A few years ago, I was introduced to the beauty (and deliciousness) of homemade gingerbread houses by Aimee from Simple Bites. In her characteristically detailed style, she wrote a series of posts on making gingerbread houses– keeping the process simple and setting everyone up for success.
Since then, decorating gingerbread houses with friends has been a yearly tradition of ours.
The first year, we invited a few friends over and decorated two houses around our kitchen island.
The next year, we decided to bring in a few more friends and so we invited our preschool co-op group over to decorate a few more pretty little houses. It was messy, chaotic, preschool fun.
We kept with tradition again today and for the third year in a row, invited friends over to join us for a gingerbread house party.
Today, nine children gathered around our big farmhouse table and iced and candied and sugar-overdosed together.
Honestly, it was a LOT of fun! I have no idea how much candy my kids ate, but I do know that their houses turned out great.
We have gone from two houses to six in the past few years, but every year I’ve followed Aimee’s gingerbread recipe and step-by-step assembly instructions.
I did do one thing differently this year though– I nixed the chimney and base from the houses, and printed the template off at 75% instead of full-size. Doing this meant that I was able to make all six houses out of one batch of dough.
Because inviting a bunch of kids over, especially to get covered with flour or load up on sweets or learn a new skill, is one of my favorite things in the world, I thought I would share some of the tips I’ve learned since hosting a few of these spread icing/apply sweets/run around like crazy people parties.
Hosting a Gingerbread House Party– 5 Tips to Make Your Party a Success
Here are five things you can do to help your gingerbread house party go smoothly. The first one is super important, and the rest are strong suggestions to keep the stress and the mess to a minimum.
1.Building the houses the night before is a MUST.
Whether or not you make the dough from scratch, you should assemble your houses the night before your party to give the icing plenty of time to set. Once the icing is completely hard, you will not have to worry about the houses collapsing from little fingers pressing M&M’s into the roof.
2. Roll out craft paper on the table or use a cheap plastic tablecloth for easier clean-up.
Whenever we do a big craft project with friends, I always roll out paper down the length of the table. No sticky spots on the table afterwards, and most of the crumbs get thrown away with the paper.
(I stock up on IKEA’s rolls of craft paper every time I visit).
3. Set out icing in bowls and bags.
For younger kids, spreading icing on the roof and the sides of the house is much easier when they can just dip a spatula in a bowl. The bags of icing were mainly for the moms to help with and for the older kids to use.
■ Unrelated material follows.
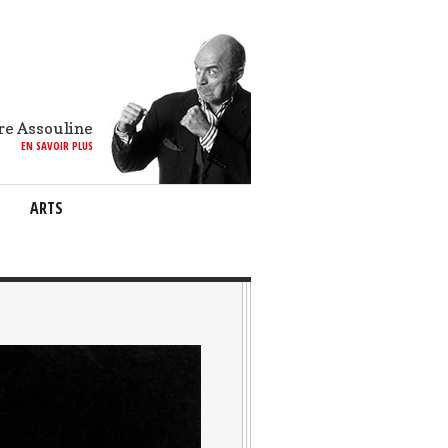
re Assouline
EN SAVOIR PLUS
ARTS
4. Put out a tray of food in addition to the candy.
This is the first year I’ve done this, but since our party was right around lunchtime and wanted to at least have some normal food available too. Having some non-sugar laden foods helped to balance the crazy and prevent stomach-aches from over-indulging.
This tray took about ten minutes to prepare since all I have to do was pull out items from the fridge and pantry. Easy and really yummy. (Also, any reason to eat this ranch).
5. Let them do it.
It’s so easy to want to micromanage, isn’t it? But unless my kids actually need help, I try to let them try things on their own. It’s a healthy mix of fun and challenge. It’s also the only way I get to chat with my mommy friends.
Let your kids use too much icing for that one little gumdrop. Don’t fret over the wonky chimney or complete lack of vision. They are having fun and really, isn’t that what matters?
Do you make gingerbread houses with your kids? Ever considered inviting another family to join you?
What is your favorite tradition to do with friends each Christmas season?